Y acabo, que me he pasado de la cuota de palabras; pero me bullen en la cabeza muchas más cosas.
Perdón, he redactado mal una frase; quería decir «porque si el elector vota a las siglas parece lógico…»
Enhorabuena por el post y por esta nueva iniciativa que va en la dirección de intentar influir para que las cosas cambien.
Mucha suerte
Parece claro que para corregir la situación que se describe en el artículo, hay que tomar medidas para revertirla.
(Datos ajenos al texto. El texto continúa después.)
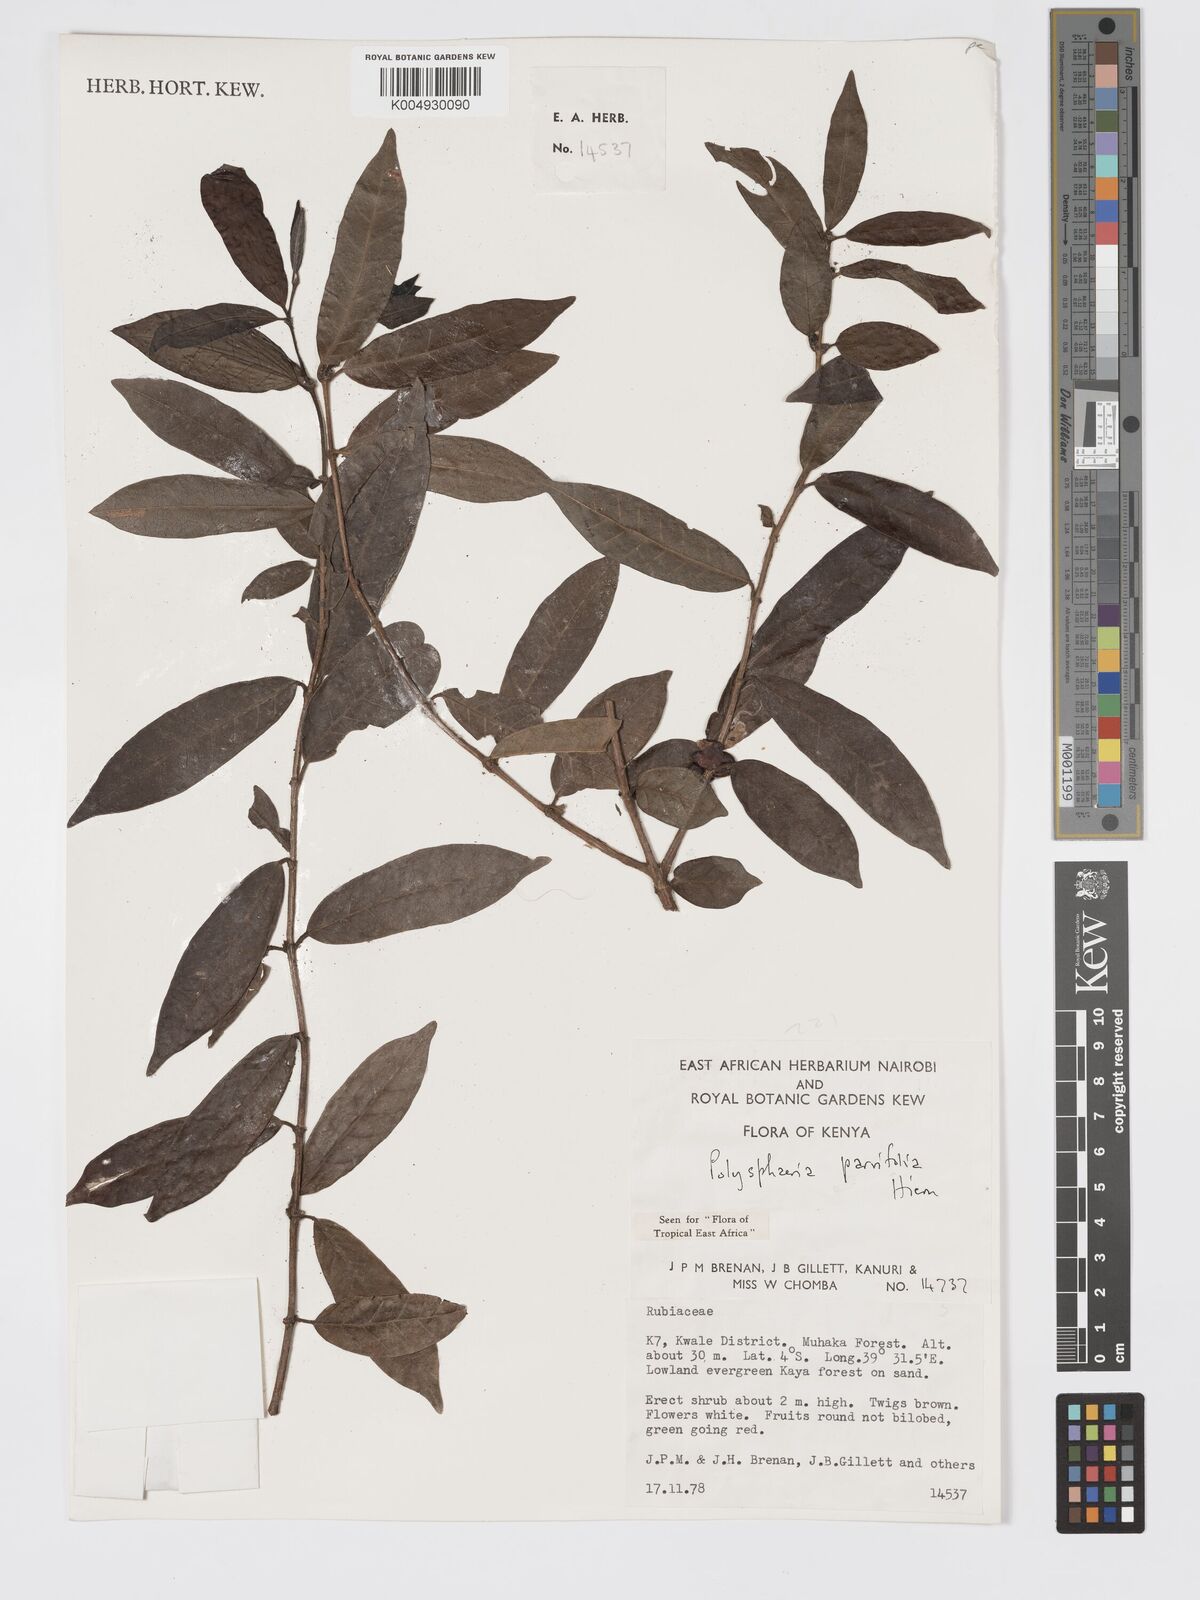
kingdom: Plantae
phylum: Tracheophyta
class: Magnoliopsida
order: Gentianales
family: Rubiaceae
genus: Eumachia
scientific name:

La poca tradición en la sociedad española de la democracia nos ha llevado a cometer errores de principiante hasta caer en una partitocracia cada ves más descarnada.
En nuestra transición desde la dictadura, los partidos políticos a falta de esa tradicion y cultura social debieron ejercer un papel protagonista en lugar de ser simple mediadores o focos de agrupamiento de la voluntad popular, pero afortunadamente las cosas han cambiado y estamos en la obligación y necesidad de profundizar nuestra democracia pasando el protagonismo al pueblo, a los electores.
Soy de los que opinan que la manera más eficiente sería mediante la obligatoriedad para todos los partidos de realizar elecciones primarias competitivas abiertas no solo a los militantes si no a todos los votantes para seleccionar los candidatos a Presidente de Gobierno, Presidente de Comunidad Autónoma y Alcalde.
Además en aras a la separación de poderes propondría la elección directa por los ciudadanos de estos cargos responsables del poder ejecutivo en votación directa y diferenciada de la correspondiente a la elección de los miembros del poder legislativo en los tres niveles del estado.
Creo que de esa forma facilitaríamos los contrapesos de poder y evitaríamos el que un reducido grupo de personas de los partidos mayoritarios elijan los cargos de los tres poderes del estado y tomen al final todas las decisiones.